─── Records to process ───

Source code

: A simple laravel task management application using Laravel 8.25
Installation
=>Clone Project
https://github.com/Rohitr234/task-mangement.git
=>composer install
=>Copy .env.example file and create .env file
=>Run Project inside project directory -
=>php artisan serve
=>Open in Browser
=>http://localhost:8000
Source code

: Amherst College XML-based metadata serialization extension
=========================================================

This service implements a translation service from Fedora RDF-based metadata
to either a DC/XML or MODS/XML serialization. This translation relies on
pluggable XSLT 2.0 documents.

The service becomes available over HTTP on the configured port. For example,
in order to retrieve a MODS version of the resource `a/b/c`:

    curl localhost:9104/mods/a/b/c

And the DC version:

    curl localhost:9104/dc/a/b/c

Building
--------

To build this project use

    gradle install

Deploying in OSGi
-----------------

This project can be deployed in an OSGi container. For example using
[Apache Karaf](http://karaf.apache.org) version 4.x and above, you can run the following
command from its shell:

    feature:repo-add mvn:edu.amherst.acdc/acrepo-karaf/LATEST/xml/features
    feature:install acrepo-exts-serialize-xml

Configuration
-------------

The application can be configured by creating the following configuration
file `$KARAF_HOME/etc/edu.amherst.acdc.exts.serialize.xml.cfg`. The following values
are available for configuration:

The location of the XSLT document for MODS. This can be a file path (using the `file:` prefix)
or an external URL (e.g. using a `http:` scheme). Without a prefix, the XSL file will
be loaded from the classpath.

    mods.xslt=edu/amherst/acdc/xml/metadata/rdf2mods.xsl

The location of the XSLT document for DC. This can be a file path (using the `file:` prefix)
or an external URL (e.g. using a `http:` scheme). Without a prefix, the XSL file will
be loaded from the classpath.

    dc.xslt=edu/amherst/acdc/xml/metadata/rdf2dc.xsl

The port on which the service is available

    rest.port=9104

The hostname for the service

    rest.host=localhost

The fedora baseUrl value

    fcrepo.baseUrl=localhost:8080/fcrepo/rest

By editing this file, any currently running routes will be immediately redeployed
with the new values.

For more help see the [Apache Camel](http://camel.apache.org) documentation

───

Work request
Set down each entry again, exactly as written.

Task result
Source code

: A simple laravel task management application using Laravel 8.25
Installation
=>Clone Project
https://github.com/Rohitr234/task-mangement.git
=>composer install
=>Copy .env.example file and create .env file
=>Run Project inside project directory -
=>php artisan serve
=>Open in Browser
=>http://localhost:8000
Source code

: Amherst College XML-based metadata serialization extension
=========================================================

This service implements a translation service from Fedora RDF-based metadata
to either a DC/XML or MODS/XML serialization. This translation relies on
pluggable XSLT 2.0 documents.

The service becomes available over HTTP on the configured port. For example,
in order to retrieve a MODS version of the resource `a/b/c`:

    curl localhost:9104/mods/a/b/c

And the DC version:

    curl localhost:9104/dc/a/b/c

Building
--------

To build this project use

    gradle install

Deploying in OSGi
-----------------

This project can be deployed in an OSGi container. For example using
[Apache Karaf](http://karaf.apache.org) version 4.x and above, you can run the following
command from its shell:

    feature:repo-add mvn:edu.amherst.acdc/acrepo-karaf/LATEST/xml/features
    feature:install acrepo-exts-serialize-xml

Configuration
-------------

The application can be configured by creating the following configuration
file `$KARAF_HOME/etc/edu.amherst.acdc.exts.serialize.xml.cfg`. The following values
are available for configuration:

The location of the XSLT document for MODS. This can be a file path (using the `file:` prefix)
or an external URL (e.g. using a `http:` scheme). Without a prefix, the XSL file will
be loaded from the classpath.

    mods.xslt=edu/amherst/acdc/xml/metadata/rdf2mods.xsl

The location of the XSLT document for DC. This can be a file path (using the `file:` prefix)
or an external URL (e.g. using a `http:` scheme). Without a prefix, the XSL file will
be loaded from the classpath.

    dc.xslt=edu/amherst/acdc/xml/metadata/rdf2dc.xsl

The port on which the service is available

    rest.port=9104

The hostname for the service

    rest.host=localhost

The fedora baseUrl value

    fcrepo.baseUrl=localhost:8080/fcrepo/rest

By editing this file, any currently running routes will be immediately redeployed
with the new values.

For more help see the [Apache Camel](http://camel.apache.org) documentation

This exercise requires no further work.